Fauzi Bowo dan Priyanto Akhirnya Pecah Kongsi
26 December 2011 | 12:05 am | Dilihat : 230
Wakil
Gubernur DKI Jakarta, Mayjen TNI (Pur) Prijanto secara mendadak
mengundurkan diri dari jabatannya. Surat pengunduran diri Prijanto
sebagai Wakil Gubernur DKI Jakarta, telah resmi diajukan tertanggal 23
Desember 2011. Di dalam surat tersebut tidak disebutkan alasan jelas
pengunduran diri, seperti rencananya maju sebagai Cagub DKI
Jakarta. Kepala Bidang Informasi
Publik DKI Jakarta, Cucu Ahmad Kurnia dalam rilisnya Minggu
(25/12/2011) menyebutkan, "Fauzi Bowo telah mendapat kabar resmi
menyangkut pengunduran diri Wagub DKI Prijanto."
Menanggapi pengunduran diri tersebut,
Gubernur DKI Fauzi Bowo menyatakan dalam rilis tersebut, ”Saya
menyayangkan pengunduran diri Wakil Gubernur Prijanto. Saya menghormati
keputusan Wakil Gubernur untuk mengundurkan diri, dan yakin keputusan
tersebut telah dipertimbangkan matang-matang," jelas Foke.
Berita pengunduran diri tersebut jelas
mengundang pemberitaan yang beragam. Disatu sisi publik mengira bahwa
Priyanto mundur karena akan maju sebagai calon Gubernur yang akan
dilaksanakan pertengahan Tahun 2012. Partai PKS yang hingga kini tidak
mempunyai calon kuat, dan kabarnya akan melamar Prijanto sebagai Cagub
mereka dengan didampingi Triwisaksana alias Sani kader PKS. Bewrita
tersebut dibantah oleh Priyanto, "Saya tekankan mundurnya saya bukan
karena ada terkait dengan Pilkada," ujar Prijanto ketika ditemui
wartawan di rumahnya, Jl Denpasar Raya, Kuningan, Jakarta Selatan,
Minggu (25/12/2011).

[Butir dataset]
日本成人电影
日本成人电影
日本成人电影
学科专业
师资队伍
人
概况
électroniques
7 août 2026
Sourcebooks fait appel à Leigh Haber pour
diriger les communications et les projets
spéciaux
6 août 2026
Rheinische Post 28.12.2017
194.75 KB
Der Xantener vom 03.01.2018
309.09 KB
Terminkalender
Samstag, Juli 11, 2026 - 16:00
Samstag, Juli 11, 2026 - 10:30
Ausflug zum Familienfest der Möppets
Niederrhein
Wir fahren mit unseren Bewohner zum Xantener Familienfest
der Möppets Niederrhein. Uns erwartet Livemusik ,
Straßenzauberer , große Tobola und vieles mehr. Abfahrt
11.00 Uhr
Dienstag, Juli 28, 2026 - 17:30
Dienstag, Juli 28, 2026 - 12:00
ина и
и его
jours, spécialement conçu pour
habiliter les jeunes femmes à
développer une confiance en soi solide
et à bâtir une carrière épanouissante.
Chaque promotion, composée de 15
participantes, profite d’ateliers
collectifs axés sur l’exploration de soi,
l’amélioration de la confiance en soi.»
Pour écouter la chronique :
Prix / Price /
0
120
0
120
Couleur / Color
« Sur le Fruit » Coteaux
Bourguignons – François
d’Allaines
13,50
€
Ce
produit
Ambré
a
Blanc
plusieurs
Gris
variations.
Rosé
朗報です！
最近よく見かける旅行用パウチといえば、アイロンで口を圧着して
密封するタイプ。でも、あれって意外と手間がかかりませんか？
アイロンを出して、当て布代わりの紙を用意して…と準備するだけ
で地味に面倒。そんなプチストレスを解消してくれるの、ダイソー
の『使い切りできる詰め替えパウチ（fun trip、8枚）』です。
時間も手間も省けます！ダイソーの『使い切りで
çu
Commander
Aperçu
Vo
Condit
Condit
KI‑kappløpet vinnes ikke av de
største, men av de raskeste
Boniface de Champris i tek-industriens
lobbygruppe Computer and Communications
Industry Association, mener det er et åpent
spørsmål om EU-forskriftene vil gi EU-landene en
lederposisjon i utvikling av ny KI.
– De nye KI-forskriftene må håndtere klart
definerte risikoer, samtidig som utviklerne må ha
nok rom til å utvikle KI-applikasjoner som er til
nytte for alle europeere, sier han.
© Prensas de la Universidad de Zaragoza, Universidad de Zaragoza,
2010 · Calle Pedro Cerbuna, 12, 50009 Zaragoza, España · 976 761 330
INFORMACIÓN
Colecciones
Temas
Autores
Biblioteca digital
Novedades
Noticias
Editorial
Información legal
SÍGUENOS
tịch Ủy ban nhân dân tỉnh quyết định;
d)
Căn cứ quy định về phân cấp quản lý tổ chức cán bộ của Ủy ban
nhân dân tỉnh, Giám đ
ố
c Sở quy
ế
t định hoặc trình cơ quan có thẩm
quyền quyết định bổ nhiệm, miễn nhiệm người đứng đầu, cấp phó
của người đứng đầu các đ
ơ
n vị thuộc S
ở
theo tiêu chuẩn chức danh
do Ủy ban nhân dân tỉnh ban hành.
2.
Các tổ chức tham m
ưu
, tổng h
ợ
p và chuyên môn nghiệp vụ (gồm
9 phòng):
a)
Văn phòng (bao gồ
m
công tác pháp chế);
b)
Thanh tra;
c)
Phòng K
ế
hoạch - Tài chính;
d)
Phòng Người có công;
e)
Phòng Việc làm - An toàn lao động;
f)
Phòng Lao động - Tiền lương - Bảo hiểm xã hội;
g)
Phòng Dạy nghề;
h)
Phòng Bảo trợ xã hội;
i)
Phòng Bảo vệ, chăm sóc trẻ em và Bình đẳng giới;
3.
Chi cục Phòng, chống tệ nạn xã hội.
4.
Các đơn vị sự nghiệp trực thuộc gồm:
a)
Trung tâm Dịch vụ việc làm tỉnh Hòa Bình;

• [Petunjuk Latihan] Salin persis bagian dari berita di atas tentang mundurnya Wagub DKI Prijanto, mulai dari kata-kata "Berita pengunduran diri" dan berhenti setelah kata-kata "Minggu (25/12/2011).".

• [Jawaban Tertulis]
Berita pengunduran diri tersebut jelas
mengundang pemberitaan yang beragam. Disatu sisi publik mengira bahwa
Priyanto mundur karena akan maju sebagai calon Gubernur yang akan
dilaksanakan pertengahan Tahun 2012. Partai PKS yang hingga kini tidak
mempunyai calon kuat, dan kabarnya akan melamar Prijanto sebagai Cagub
mereka dengan didampingi Triwisaksana alias Sani kader PKS. Bewrita
tersebut dibantah oleh Priyanto, "Saya tekankan mundurnya saya bukan
karena ada terkait dengan Pilkada," ujar Prijanto ketika ditemui
wartawan di rumahnya, Jl Denpasar Raya, Kuningan, Jakarta Selatan,
Minggu (25/12/2011).